La Nouvelle République des Pyrénées
- Type: Daily newspaper
- Publisher: Groupe La Dépêche
- Founded: 1944
- Language: French
- City: Tarbes (Hautes-Pyrénées)
- Country: France
- Circulation: 26,349 (as of 2020)
- Readership: 47,000 daily
- ISSN: 1146-447X
- OCLC number: 473181012
- Website: www.nrpyrenees.com

= La Nouvelle République des Pyrénées =

French regional newspaper headquartered in Tarbes

La Nouvelle République des Pyrénées ("Pyrenees French New Republic") is a daily newspaper published by Groupe La Dépêche and circulated in the French Department of Hautes-Pyrénées.

It was founded in 1944 after the Liberation of France in World War II.
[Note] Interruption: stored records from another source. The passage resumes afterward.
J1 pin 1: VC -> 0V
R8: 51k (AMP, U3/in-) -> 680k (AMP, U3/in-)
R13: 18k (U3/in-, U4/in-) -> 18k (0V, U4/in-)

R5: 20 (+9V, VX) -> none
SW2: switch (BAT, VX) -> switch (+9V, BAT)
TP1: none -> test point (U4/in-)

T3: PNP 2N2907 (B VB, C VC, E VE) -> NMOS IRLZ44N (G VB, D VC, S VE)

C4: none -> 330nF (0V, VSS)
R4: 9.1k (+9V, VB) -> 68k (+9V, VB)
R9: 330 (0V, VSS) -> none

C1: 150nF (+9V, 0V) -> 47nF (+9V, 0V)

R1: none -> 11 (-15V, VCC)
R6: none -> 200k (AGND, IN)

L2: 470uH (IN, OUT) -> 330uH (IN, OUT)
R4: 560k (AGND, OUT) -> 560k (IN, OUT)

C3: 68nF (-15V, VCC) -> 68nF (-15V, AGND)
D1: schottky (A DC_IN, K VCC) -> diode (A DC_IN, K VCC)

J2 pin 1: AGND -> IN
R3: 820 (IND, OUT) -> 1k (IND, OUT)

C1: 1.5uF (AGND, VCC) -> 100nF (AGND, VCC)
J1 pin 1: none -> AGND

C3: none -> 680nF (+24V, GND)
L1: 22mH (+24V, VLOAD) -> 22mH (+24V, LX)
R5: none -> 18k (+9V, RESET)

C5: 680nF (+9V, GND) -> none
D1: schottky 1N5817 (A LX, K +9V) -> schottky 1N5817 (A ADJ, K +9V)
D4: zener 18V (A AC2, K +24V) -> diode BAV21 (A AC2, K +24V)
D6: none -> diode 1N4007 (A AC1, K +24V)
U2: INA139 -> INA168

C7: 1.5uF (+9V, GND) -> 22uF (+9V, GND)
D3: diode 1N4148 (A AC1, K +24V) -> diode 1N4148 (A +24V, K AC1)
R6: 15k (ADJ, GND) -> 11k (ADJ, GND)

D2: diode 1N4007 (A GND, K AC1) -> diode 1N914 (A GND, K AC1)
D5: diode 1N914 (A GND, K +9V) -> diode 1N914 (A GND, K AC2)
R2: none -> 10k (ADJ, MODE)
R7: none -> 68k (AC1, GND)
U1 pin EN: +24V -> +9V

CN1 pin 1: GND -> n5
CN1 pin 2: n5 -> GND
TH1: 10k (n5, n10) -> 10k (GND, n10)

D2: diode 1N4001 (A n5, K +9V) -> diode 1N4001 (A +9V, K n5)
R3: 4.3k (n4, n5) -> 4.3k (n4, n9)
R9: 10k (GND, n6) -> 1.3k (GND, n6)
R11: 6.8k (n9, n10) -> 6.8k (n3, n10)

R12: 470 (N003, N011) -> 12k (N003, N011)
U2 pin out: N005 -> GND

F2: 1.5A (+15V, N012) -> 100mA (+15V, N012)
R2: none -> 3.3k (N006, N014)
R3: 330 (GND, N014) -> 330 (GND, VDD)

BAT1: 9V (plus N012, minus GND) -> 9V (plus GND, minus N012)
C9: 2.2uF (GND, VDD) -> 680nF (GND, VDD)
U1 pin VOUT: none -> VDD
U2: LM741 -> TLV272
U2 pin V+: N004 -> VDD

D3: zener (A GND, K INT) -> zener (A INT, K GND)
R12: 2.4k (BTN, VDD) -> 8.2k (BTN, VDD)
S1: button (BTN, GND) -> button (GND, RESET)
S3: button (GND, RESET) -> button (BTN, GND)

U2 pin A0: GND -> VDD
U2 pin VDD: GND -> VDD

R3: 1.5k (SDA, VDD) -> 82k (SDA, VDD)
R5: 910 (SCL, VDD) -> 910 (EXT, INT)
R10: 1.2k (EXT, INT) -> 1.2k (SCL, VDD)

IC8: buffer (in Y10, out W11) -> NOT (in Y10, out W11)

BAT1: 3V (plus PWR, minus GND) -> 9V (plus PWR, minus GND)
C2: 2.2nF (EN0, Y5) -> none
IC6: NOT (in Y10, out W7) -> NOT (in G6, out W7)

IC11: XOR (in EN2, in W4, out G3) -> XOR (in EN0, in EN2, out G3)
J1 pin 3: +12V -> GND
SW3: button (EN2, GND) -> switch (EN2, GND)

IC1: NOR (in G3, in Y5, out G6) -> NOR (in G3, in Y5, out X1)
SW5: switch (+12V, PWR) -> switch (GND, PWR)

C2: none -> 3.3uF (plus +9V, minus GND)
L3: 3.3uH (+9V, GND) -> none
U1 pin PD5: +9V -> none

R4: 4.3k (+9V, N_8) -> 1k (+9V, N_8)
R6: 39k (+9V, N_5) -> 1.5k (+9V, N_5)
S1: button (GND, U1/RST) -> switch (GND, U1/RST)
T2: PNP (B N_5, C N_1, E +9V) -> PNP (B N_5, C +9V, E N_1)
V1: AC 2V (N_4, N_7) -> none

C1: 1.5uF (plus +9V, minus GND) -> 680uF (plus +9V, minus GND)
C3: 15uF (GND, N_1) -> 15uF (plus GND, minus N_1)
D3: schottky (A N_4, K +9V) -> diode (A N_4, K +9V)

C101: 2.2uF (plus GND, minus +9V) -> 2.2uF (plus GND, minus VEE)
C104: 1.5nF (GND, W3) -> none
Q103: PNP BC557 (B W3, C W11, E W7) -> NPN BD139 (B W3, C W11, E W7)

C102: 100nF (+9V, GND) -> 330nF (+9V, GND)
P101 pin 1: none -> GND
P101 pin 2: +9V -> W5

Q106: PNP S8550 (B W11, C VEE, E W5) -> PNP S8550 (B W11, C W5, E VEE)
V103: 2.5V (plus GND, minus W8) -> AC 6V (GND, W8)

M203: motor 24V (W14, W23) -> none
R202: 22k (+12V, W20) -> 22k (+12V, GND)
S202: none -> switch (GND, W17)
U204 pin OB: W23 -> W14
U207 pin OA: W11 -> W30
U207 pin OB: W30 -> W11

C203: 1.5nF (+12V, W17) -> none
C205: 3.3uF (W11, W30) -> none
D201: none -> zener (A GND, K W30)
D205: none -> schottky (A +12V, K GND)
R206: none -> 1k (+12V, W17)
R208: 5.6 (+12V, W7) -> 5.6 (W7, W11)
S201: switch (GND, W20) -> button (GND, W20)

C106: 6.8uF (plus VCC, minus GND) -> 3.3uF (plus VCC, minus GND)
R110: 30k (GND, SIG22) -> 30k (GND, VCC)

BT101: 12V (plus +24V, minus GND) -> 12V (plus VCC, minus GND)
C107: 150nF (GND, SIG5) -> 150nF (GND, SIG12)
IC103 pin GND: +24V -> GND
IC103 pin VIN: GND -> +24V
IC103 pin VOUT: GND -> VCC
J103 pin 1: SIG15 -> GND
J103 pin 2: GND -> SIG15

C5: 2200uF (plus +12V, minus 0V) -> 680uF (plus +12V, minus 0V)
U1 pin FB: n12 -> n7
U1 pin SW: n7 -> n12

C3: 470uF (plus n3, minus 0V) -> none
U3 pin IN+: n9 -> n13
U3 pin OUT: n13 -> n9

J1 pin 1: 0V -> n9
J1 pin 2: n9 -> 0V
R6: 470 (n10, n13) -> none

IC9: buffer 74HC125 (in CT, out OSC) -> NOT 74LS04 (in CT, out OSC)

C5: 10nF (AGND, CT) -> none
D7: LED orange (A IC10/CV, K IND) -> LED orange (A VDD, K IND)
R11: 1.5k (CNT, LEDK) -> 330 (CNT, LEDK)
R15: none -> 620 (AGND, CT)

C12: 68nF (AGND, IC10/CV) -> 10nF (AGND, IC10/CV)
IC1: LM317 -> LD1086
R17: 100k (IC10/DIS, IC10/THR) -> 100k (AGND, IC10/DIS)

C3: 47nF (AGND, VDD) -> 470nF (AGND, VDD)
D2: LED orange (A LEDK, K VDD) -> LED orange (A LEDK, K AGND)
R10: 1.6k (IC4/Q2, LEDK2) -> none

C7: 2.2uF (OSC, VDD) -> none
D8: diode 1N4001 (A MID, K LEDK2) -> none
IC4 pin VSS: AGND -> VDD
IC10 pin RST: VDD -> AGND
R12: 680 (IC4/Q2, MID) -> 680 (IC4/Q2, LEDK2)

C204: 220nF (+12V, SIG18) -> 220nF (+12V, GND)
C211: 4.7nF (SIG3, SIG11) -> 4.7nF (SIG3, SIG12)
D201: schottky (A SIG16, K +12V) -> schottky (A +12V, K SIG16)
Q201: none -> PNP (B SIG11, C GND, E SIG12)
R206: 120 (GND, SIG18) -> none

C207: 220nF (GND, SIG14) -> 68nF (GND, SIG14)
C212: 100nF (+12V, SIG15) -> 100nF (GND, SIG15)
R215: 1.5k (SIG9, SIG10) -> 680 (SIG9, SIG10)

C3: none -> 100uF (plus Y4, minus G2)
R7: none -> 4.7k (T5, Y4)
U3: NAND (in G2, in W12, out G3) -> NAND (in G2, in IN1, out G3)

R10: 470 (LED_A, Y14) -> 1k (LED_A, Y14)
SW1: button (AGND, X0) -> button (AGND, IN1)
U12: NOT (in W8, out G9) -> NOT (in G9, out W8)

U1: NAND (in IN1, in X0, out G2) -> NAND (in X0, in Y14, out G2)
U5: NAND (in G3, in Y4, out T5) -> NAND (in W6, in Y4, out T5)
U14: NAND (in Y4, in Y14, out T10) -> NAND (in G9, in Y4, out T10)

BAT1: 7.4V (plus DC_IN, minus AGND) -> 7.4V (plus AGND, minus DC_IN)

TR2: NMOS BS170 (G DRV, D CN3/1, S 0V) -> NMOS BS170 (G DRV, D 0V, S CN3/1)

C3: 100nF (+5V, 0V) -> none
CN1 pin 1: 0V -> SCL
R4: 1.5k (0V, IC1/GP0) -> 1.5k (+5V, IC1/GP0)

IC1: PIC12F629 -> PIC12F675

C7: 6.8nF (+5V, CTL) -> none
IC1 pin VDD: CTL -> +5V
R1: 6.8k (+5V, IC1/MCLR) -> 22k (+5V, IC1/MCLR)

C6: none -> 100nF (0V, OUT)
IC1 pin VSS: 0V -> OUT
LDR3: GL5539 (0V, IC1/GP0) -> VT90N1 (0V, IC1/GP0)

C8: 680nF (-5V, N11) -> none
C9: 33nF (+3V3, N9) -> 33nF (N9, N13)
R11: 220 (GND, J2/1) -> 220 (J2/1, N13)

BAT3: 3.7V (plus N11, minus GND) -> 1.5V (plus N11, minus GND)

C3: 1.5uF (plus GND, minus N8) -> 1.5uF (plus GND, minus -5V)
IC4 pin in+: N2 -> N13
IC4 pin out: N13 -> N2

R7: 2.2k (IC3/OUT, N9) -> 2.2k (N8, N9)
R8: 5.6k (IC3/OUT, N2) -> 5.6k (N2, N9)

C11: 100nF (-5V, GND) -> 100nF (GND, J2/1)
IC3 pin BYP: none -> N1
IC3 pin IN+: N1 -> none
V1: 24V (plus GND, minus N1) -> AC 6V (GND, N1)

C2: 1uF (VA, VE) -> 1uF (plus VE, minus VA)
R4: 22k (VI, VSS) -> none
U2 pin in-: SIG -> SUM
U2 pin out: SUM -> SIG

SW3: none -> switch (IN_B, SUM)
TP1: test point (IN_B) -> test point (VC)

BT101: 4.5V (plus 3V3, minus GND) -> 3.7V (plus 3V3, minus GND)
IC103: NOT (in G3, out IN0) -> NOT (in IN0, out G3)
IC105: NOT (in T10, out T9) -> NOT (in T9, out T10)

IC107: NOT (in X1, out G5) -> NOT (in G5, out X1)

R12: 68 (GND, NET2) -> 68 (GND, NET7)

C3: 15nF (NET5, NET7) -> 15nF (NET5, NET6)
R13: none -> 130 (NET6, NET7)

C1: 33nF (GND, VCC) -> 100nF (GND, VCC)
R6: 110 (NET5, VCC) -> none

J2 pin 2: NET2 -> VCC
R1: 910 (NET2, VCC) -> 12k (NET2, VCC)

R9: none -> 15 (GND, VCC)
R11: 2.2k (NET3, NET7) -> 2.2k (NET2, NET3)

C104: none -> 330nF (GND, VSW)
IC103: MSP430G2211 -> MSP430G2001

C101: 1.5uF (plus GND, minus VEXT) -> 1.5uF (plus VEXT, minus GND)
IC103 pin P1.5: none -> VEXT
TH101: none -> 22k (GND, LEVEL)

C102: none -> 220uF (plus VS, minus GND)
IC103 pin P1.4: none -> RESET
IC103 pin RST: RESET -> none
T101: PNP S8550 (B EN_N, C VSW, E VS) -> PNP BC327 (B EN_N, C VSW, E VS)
Originally owned by Groupe Hersant, it was integrated into Groupe la Dépêche in 1982. It was at first an evening newspaper, but from 2001 became a morning newspaper. La Nouvelle République des Pyrénées is headquartered in Tarbes, and it has a weekday circulation of 14,000 copies a day; there is no Sunday edition.

The newspaper has professional journalists in Lourdes, Bagnères-de-Bigorre and Lannemezan, but relies on a network of over 150 local correspondents to cover daily news from the 474 communes of Hautes-Pyrénées.